Mandy Stahre, the state epidemiologist heading the investigation into the birth defects, worries that some mothers might be intimidated or worried if the health department contacted them directly. The experience of having a baby identified as suffering from anencephaly is very traumatic, and there are concerns that some may find the subsequent enquiries into their personal details distressing.
Nevertheless, the investigation is still ongoing, and if more babies are born with the defects then there are plans to conduct interviews with the mothers.
"We're still investigating this," stated Stahre. "This is nowhere near finished."
There are others, however, who suggest that the health department is looking in the wrong place for the answers. Due to the proximity of Yakima to the western coastal region of the U.S. , a possible connection to the radiation leaking across the Pacific ocean from the stricken Fukushima nuclear power plant in Japan is being mooted by some. A magnitude 9.0 earthquake off Japan on March 11, 2011, created huge tsunamis that devastated the Fukushima Daiichi nuclear power plant, releasing radiation into the ocean and atmosphere. Studies confirm that radiation is definitely leaking into the ocean, but scientists maintain that it is soon diluted in sea water and poses no threat to human health in the U.S.

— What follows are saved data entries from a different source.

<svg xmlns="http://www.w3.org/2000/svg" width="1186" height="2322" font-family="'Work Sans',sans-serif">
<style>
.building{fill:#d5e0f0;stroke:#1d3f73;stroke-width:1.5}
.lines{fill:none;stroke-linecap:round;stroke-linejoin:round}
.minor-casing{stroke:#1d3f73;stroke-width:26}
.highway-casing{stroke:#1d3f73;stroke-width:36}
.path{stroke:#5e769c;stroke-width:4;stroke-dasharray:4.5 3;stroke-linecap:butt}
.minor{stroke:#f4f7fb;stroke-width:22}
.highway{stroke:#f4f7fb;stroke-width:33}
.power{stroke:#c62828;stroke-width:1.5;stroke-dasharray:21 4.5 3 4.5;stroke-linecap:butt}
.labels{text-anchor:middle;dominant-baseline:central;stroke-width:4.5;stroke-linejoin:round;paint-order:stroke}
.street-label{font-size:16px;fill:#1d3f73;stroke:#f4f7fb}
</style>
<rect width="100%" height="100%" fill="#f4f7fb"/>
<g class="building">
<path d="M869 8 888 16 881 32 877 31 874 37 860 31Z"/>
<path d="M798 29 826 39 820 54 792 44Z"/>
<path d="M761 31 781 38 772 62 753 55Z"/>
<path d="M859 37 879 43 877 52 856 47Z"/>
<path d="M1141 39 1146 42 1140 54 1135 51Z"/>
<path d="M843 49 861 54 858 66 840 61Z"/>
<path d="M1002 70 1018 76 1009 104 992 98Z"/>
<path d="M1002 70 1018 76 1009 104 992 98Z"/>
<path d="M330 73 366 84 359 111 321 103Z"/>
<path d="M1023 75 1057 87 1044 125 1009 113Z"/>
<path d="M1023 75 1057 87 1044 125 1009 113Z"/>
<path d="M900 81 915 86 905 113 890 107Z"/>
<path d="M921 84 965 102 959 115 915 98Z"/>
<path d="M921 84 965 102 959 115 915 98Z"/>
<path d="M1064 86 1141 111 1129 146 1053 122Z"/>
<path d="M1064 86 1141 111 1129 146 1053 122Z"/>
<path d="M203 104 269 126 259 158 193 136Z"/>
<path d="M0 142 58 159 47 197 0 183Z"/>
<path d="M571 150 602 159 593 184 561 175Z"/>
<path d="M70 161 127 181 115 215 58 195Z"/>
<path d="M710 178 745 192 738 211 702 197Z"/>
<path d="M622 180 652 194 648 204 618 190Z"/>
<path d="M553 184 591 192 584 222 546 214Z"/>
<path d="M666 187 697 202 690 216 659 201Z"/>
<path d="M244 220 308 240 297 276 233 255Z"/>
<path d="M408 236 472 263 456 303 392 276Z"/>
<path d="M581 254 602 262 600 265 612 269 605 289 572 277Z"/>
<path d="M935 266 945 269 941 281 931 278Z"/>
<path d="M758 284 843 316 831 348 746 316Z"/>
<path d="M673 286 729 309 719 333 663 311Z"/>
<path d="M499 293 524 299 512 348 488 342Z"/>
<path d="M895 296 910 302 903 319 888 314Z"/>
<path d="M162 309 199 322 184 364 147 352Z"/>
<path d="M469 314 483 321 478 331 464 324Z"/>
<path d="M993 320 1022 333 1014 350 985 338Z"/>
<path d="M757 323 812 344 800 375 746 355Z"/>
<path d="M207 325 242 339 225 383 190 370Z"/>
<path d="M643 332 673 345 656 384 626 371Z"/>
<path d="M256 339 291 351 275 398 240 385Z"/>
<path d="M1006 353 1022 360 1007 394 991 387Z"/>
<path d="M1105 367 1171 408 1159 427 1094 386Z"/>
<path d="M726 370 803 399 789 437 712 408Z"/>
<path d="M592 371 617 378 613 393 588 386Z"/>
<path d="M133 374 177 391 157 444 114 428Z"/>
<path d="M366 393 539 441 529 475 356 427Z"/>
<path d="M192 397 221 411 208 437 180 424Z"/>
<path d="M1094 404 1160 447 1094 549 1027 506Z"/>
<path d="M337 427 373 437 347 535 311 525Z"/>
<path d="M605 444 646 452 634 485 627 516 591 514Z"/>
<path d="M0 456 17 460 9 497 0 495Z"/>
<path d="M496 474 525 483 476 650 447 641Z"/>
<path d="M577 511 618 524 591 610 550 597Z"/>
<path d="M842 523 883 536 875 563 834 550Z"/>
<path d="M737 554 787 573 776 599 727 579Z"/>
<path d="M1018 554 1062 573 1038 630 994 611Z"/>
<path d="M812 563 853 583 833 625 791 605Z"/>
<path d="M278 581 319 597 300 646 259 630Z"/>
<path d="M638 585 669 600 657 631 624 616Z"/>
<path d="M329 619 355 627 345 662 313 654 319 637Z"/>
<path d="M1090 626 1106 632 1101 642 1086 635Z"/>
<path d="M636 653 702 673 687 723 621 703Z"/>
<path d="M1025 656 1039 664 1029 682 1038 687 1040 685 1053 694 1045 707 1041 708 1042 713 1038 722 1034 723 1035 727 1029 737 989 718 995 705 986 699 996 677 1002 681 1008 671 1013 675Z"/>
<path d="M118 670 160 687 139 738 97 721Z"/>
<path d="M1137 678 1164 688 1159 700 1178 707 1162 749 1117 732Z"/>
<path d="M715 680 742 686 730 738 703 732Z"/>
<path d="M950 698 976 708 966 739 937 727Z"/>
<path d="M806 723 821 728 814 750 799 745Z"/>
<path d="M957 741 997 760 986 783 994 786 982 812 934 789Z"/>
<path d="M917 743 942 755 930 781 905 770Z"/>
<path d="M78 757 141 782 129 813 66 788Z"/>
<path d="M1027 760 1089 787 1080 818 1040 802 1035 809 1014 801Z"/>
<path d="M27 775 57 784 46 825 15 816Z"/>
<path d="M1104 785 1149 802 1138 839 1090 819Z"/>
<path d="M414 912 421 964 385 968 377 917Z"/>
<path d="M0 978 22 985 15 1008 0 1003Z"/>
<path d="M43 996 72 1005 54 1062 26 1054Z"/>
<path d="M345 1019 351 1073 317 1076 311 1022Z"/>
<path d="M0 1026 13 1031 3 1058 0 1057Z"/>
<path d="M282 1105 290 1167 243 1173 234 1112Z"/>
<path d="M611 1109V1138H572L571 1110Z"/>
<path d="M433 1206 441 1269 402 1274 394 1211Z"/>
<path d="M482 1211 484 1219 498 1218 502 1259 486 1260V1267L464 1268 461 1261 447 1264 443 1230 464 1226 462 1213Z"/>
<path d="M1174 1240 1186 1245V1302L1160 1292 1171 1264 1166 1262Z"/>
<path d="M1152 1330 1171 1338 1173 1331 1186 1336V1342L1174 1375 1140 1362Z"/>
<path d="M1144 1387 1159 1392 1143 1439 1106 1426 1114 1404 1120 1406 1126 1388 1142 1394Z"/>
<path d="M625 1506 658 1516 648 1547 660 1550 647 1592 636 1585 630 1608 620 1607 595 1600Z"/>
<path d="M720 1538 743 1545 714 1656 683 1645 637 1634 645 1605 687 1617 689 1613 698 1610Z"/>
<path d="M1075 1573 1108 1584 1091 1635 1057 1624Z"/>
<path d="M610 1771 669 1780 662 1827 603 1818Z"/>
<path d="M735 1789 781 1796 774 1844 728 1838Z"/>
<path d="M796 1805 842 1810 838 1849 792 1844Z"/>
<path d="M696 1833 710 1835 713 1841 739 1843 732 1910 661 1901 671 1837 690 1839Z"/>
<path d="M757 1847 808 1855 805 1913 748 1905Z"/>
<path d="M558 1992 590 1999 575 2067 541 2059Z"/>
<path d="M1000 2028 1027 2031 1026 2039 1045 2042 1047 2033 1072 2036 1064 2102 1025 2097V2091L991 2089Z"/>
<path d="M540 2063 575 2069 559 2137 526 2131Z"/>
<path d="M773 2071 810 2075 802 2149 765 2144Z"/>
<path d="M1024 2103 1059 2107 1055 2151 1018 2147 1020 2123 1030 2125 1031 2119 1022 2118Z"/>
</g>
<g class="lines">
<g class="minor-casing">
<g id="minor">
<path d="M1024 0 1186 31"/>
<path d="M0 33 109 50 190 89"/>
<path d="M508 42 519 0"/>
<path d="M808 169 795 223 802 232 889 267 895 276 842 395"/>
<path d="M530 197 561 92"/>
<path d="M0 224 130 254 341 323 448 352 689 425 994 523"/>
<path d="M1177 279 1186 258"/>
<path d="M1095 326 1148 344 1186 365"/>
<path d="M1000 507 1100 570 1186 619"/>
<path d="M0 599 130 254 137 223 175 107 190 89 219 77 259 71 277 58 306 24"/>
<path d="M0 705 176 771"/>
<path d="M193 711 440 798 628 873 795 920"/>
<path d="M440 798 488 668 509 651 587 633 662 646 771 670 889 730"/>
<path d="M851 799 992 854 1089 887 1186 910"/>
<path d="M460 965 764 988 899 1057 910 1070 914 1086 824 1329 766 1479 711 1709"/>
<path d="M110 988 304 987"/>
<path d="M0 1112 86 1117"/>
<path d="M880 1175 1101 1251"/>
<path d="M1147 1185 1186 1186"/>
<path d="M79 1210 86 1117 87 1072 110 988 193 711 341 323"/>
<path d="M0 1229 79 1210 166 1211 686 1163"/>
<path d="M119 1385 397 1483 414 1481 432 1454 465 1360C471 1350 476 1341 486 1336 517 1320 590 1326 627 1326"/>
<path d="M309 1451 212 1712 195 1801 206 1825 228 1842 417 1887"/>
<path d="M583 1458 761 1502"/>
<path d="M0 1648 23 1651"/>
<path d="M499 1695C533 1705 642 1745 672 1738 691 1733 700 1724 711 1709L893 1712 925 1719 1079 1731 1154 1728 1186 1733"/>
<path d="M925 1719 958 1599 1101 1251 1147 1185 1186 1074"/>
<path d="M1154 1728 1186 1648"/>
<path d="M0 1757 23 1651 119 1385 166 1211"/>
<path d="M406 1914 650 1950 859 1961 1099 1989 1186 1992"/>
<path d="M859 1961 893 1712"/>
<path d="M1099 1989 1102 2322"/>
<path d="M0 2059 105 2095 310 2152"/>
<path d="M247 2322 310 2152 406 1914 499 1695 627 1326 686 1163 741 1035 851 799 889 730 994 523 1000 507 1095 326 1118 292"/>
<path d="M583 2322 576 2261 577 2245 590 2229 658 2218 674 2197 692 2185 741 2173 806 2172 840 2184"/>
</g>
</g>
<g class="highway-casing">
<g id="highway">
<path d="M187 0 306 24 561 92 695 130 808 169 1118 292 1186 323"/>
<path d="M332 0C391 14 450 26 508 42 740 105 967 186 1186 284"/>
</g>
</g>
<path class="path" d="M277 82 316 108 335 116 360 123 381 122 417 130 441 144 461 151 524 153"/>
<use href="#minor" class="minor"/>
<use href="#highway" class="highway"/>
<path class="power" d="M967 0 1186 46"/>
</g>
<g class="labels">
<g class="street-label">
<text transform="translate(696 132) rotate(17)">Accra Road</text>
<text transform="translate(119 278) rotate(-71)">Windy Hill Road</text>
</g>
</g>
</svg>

A system of air monitoring known as "Radnet" tests air, food and water at locations throughout the U.S. on behalf of the Environmental Protection Agency (EPA), and a statement from the organisation's website reads thus:
"EPA is aware of some public concern that has been raised by recent articles about the impact of the potentially ongoing radioactive leaks from the damaged nuclear reactors in Fukushima. EPA’s air monitoring data have not shown any radioactive elements associated with the damaged Japanese reactors since late 2011, and even then, the levels found were very low—always well below any level of public health concern."
Immediately after the disaster, there were reports of elevated radiation readings found in the atmosphere, grasses and cow's milk, but levels have allegedly declined since then.
There is little conclusive evidence, therefore, to link the birth defects seen in Yakima to the Fukushima disaster, but many residents of the west coast and Canada are still very concerned about the possible effects to health in the past, present and future. Certainly, none of the babies suffering from anencephaly have been checked for radiation, so theoretically it cannot be ruled out as a potential cause until this angle has been thoroughly investigated.